- **Extract to read**
The Federal Government plans to end its sole responsibility for electricity subsidies beginning with the 2026 budget, as President Bola Ahmed Tinubu has directed that the cost of power subsidies be shared across federal, state and local governments.
Under the new approach, any tier of government that chooses to reduce electricity tariffs for its residents must clearly identify how the subsidy will be funded, ensuring transparency and accountability.
The directive was disclosed on Monday in Abuja by Tanimu Yakubu, Director-General of the Budget Office of the Federation, during a training programme for government officials.
Yakubu said the move is aimed at preventing electricity subsidies from becoming “hidden debts” that undermine the financial health of Nigeria’s power sector. “If any tier of government chooses affordability interventions, the funding responsibilities must be clear, agreed and enforceable. This is not punishment. It is alignment,” he said.
He explained that the policy would promote fairness and efficiency in the electricity market by ensuring that the Federal Government is no longer treated as the default payer whenever tariffs are kept artificially low. “In 2026, we will stop pretending that this bill can be left to the Federal Government alone, especially where the policy choice or political benefit is shared across tiers of government,” Yakubu added.
Electricity subsidy payments under the new framework will be financed through the Power Assistance Consumers Fund (PCAF).
The PCAF is a government-backed mechanism designed to provide targeted support for economically vulnerable households, helping to cushion the impact of rising electricity tariffs. Unlike blanket subsidies, the fund focuses on expanding energy access and strengthening the power sector through structured assistance programmes.

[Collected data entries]
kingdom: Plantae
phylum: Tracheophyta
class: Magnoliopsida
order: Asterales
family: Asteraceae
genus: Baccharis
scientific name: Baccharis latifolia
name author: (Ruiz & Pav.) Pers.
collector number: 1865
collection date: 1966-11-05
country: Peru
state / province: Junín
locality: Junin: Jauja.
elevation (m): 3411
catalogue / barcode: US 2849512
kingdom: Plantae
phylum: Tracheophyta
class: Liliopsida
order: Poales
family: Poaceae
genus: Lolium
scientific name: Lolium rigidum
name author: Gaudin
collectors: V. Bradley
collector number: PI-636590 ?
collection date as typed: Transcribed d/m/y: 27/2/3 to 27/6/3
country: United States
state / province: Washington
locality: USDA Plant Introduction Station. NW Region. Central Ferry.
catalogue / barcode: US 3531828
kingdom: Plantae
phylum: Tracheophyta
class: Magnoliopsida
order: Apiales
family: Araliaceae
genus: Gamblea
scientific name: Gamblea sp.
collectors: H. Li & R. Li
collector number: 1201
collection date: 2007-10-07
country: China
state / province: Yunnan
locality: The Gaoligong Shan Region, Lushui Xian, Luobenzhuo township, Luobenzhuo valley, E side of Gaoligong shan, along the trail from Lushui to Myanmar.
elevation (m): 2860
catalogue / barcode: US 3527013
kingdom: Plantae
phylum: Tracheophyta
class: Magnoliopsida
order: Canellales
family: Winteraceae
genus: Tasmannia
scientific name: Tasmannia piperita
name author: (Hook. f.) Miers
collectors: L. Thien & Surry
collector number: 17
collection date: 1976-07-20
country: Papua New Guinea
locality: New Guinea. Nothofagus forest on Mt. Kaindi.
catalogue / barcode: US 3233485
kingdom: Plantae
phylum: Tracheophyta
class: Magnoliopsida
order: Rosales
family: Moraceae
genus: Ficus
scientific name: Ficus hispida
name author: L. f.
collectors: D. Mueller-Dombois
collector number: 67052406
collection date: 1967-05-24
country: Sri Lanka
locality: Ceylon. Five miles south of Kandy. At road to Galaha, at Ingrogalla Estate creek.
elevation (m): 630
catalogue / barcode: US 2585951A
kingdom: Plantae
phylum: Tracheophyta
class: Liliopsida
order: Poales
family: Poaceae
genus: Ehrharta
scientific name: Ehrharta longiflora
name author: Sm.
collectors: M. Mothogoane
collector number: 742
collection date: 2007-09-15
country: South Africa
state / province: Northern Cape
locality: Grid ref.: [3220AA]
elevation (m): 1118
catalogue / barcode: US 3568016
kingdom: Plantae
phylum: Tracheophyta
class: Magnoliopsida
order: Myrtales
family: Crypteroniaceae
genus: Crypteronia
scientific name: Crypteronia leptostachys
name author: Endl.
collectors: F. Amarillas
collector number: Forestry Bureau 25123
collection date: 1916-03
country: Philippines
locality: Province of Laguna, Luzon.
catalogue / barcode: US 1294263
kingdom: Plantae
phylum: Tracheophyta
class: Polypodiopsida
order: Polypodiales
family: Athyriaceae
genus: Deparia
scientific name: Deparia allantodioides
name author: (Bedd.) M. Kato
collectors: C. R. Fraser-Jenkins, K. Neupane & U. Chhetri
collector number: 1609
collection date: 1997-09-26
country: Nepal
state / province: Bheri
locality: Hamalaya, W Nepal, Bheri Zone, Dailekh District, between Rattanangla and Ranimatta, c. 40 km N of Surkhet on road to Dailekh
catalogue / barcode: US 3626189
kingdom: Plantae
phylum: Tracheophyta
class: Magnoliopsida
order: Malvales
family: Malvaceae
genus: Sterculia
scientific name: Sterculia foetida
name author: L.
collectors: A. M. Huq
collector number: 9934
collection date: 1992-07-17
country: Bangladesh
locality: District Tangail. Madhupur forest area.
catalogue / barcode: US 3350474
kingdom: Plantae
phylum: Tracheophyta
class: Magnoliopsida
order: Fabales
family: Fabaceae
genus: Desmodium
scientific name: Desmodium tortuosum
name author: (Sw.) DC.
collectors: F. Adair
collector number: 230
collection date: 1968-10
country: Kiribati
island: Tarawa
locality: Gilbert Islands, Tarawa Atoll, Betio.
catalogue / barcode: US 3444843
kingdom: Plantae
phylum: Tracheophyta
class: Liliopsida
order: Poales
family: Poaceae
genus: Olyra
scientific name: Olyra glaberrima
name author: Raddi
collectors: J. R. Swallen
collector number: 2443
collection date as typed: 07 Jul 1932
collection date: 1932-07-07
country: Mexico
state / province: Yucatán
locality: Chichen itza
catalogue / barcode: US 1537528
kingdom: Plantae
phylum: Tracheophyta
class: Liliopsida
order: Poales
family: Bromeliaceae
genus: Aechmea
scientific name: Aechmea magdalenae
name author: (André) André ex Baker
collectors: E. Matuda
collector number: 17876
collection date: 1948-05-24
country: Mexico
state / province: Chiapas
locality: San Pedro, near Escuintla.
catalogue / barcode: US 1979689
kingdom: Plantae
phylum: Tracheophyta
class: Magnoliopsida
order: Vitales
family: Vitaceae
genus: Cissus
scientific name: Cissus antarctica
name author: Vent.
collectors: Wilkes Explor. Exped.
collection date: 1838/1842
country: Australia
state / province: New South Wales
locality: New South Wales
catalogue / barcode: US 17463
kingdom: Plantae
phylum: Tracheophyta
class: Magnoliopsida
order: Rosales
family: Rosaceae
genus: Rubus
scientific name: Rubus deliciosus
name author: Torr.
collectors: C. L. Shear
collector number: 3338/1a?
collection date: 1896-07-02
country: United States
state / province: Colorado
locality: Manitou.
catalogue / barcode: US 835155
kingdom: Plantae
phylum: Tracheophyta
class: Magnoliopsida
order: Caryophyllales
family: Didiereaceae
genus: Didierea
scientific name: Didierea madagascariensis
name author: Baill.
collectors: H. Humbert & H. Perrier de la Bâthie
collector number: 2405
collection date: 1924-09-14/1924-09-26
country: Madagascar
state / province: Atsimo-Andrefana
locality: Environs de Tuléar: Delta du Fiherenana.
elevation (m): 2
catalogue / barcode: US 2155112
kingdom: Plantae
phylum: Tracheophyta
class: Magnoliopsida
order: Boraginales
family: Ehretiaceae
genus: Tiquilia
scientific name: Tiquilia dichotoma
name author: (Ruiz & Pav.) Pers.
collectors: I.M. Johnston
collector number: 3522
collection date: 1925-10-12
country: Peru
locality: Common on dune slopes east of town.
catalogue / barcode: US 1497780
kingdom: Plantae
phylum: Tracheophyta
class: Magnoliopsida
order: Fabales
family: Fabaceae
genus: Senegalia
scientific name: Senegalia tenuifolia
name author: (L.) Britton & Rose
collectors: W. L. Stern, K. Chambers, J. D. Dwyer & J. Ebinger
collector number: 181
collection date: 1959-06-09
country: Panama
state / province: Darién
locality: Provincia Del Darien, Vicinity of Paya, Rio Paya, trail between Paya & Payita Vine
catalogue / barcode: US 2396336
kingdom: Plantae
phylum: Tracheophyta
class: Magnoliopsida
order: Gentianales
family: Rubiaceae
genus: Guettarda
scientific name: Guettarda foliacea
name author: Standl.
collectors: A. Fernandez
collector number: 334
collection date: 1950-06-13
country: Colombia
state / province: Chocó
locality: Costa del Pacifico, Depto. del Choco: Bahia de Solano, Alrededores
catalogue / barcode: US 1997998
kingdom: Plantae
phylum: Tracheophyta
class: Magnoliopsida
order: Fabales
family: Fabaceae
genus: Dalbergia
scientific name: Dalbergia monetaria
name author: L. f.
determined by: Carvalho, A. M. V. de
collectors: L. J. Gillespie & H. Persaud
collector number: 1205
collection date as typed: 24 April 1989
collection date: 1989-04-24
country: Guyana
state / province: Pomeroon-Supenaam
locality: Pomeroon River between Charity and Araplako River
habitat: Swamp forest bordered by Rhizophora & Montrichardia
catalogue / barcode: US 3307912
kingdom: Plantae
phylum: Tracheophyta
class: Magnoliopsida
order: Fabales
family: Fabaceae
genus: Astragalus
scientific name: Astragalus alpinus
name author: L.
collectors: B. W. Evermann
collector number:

- **Task set**
1. Using the article on Nigeria's electricity subsidies, explain in one to three sentences why the Federal Government will no longer be treated as the default payer when tariffs are kept artificially low.
2. Carry the article on Nigeria's electricity subsidies forward from its last sentence.
The rows have nothing to do with this work.

- **Answers below**
1. Yakubu explained that the change would promote fairness and efficiency in the electricity market. He said the bill should not be left to the Federal Government alone when the policy choice or political benefit is shared across tiers of government.

2.
The shift comes as more states take on regulatory roles in the electricity market. At least 18 states, including Lagos, Ondo, Osun, Ekiti, Edo, Delta, Bayelsa, Akwa Ibom, Cross River, Abia, Anambra, Imo, Kogi, Niger, Nasarawa, Plateau, Gombe and Jigawa, have established operational electricity regulatory agencies, with others preparing to follow.
Beyond electricity, the President also ordered stricter discipline in capital spending for the 2026 budget, warning against the proliferation of uncompleted projects.
Yakubu quoted the President as describing long lists of stalled projects as a “map of disappointment”, stressing that only projects with completed designs, clear funding plans and realistic completion timelines will be admitted into the budget. “What citizens feel is delivery—completed roads, reliable power, functional schools, working hospitals,” Yakubu said.
To curb rising public debt, the President has also ordered a review of government spending rules, introducing stricter scrutiny of budget proposals. Ministries and agencies will now be required to justify every kobo requested and demonstrate how proposed spending aligns with fiscal rules, sustainability goals and measurable outcomes.
As a result, the 2026 budget will prioritise completing critical projects rather than launching numerous initiatives that risk abandonment, with every spending request subjected to tests of realism, national relevance, and value for money.